Satisfied that the worst transmission features were not inherent to the CPW feedline design or fabrication, we proceeded to make (and test) full devices with MKIDs and ground shields included. It is possible that the transmission features may be removed in the future using a non-radioactive heat-sinkable absorber instead of Eccosorb.

Another option may be to update the feedline with special corner designs intended to keep the signal and ground lines in phase thus minimizing the distance over which the feedline can couple [72].

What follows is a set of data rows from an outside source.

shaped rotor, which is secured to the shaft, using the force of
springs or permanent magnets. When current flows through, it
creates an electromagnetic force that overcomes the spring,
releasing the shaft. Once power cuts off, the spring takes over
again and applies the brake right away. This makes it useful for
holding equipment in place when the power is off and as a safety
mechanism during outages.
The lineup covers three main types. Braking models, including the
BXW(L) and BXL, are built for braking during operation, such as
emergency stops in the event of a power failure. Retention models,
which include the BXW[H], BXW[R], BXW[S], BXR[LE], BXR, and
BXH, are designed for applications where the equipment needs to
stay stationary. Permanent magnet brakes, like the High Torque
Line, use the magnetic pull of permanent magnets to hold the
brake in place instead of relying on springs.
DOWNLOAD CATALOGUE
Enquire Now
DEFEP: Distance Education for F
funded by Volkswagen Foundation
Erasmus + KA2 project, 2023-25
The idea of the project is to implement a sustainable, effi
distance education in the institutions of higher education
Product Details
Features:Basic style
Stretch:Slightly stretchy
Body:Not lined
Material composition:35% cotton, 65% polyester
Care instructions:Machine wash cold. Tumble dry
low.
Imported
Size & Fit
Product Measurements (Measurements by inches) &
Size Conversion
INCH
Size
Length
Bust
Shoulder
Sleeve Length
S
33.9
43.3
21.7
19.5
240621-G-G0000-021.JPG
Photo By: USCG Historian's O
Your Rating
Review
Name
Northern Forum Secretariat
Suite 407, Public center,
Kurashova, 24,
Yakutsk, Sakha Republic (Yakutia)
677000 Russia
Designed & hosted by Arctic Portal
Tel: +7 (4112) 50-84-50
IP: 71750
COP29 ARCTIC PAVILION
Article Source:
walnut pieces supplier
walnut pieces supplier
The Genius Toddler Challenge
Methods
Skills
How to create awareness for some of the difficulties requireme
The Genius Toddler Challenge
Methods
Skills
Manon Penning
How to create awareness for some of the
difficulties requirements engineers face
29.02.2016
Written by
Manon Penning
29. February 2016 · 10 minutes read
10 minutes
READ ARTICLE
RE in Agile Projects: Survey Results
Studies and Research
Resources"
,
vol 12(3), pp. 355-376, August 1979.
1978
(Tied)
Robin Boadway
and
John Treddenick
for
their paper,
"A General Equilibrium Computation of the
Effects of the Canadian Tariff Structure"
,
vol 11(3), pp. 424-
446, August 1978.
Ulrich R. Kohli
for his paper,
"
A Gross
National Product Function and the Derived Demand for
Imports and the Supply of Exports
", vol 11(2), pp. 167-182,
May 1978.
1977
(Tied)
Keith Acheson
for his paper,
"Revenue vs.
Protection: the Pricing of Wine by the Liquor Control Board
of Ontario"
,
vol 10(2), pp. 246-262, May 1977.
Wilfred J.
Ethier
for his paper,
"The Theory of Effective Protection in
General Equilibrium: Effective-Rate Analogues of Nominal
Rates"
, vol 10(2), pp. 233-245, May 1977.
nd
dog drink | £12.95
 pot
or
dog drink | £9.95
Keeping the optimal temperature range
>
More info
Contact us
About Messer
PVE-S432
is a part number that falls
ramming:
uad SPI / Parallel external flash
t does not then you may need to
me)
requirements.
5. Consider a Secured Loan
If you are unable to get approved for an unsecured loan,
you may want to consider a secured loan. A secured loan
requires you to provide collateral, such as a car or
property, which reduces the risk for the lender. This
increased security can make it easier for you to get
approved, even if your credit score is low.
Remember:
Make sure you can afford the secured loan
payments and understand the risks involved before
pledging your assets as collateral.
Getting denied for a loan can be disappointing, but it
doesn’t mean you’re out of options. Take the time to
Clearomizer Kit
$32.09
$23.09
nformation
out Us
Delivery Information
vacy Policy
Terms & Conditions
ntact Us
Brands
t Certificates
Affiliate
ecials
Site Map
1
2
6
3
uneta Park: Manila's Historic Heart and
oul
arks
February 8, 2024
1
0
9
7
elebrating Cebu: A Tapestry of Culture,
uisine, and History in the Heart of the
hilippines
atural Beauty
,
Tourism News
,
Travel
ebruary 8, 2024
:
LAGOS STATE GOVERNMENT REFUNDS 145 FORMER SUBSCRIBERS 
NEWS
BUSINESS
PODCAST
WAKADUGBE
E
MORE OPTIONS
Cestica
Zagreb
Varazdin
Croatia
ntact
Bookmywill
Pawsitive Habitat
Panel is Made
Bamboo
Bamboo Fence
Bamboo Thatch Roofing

4.3.2 80 MKID, Nb-feedline KIPM

One of our most exhaustively studied devices was fabricated by Yen-Yung Chang beginning on July 26th, 2018. As the second of two devices started by Yen-Yung on that date, it received the identifier YY180726.2. This device used 80 Al MKIDs with designed frequencies between 3.05 and 3.45 GHz. The feedline was fabricated out of Nb to minimize wasted phonon energy (as described in Section 4.2.3). The device substrate is a 1-mm thick, 3"-diameter Si wafer. The Al MKIDs are 30 nm thick. The Nb feedline is 300 nm thick to ensure good continuity across the wafer.

An image of the mounted device YY180726.1 can be seen in 4.8. After fabrication, this device was used to for many of the initial MKID-characterization tests described below.

5We did see degraded internal quality factors when the Eccosorb test was repeated using a KIPM with previously characterized MKIDs.

Figure 4.8: The device referred to with the identifier YY180726.2 mounted in a device box (with lid removed) in our Oxford Kelvinox 25. This device has 80 Al MKIDs and a Nb CPW feedline.